One online forum that I find particularly helpful for hints, critique & instruction is Wet Canvas – not that people on Wet Canvas swap art so much as talk about it and exchange ideas, product knowledge & critique work. http://www.wetcanvas.com/
Another fun & perhaps a little less stressful way (because your art is for yourself, though you usually post pics of it to show others what you have created) of participating & giving yourself a little nudge is to participate in one of the many online challenge sites. I have a whole list of them here – check them out, I am sure that there will be something that will pique your interest….. Have fun!!!
You will be surprised to see what progress you make, even in a short time, when consistently working at your artistic skills. The top (very primative drawing is one of my early ‘face of the day’ drawings – where I drew/painted one face every day for about a year). The middle drawing (in chalk & charcoal) is about 9 months into my drawing journey and the hand gestures are after about 18 months.

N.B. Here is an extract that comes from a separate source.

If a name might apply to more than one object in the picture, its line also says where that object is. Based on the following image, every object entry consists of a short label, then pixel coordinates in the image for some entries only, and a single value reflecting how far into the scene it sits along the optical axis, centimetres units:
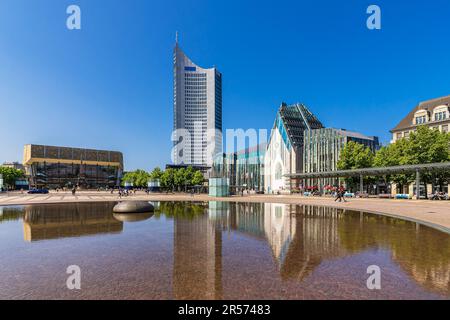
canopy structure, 3386
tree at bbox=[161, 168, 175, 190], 8412
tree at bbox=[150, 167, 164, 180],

Life has taken another curve recently that I wasn’t expecting & I am no longer studying, but it’s a bit over 2 years since I started my ‘drawing adventure’ & although I still feel as though I have a long way to go, I no longer ‘baulk’ at the thought of drawing something & will have a go and make a half reasonable attempt at it………..well, at least you can recognize what it is!!! LOL!!!
postscript 2………..Feb 2012
As I haven’t been able to study full time & my ‘press’ is still in my hubbie’s ‘creative process’ I have been doing lots of relief prints – mostly lino carving (that can be created without the use of a press) and some online workshops. I have would some to be a total waste of money & others to be immeasurably valuable – beyond the money I paid. If you are thinking of taking one of the online workshops – use social media to get some feedback on their content & presentation style as most of them you pay everything up front and there are no refunds once the course has started. (on that note – could I encourage you to keep your ‘feedback’ comments as communication between individuals (IM’s) – not to start an online slagging match. I don’t think that’s very honourable or what we are about as an art community to put someone down for ‘having a go’. Let’s face it – most of us are ‘digital immigrants’ (ie born after the intro of all of this technology) & it can be alot to get your head around & it may take a few goes to get it right) I think that all of the online classes are put out there with the best of intentions & in the hope that it will offer help to it’s prospective students. That doesn’t mean it will be helpful or of value for YOU. From experience & so that you don’t waste your money – can I recommend – DO YOUR HOMEWORK!)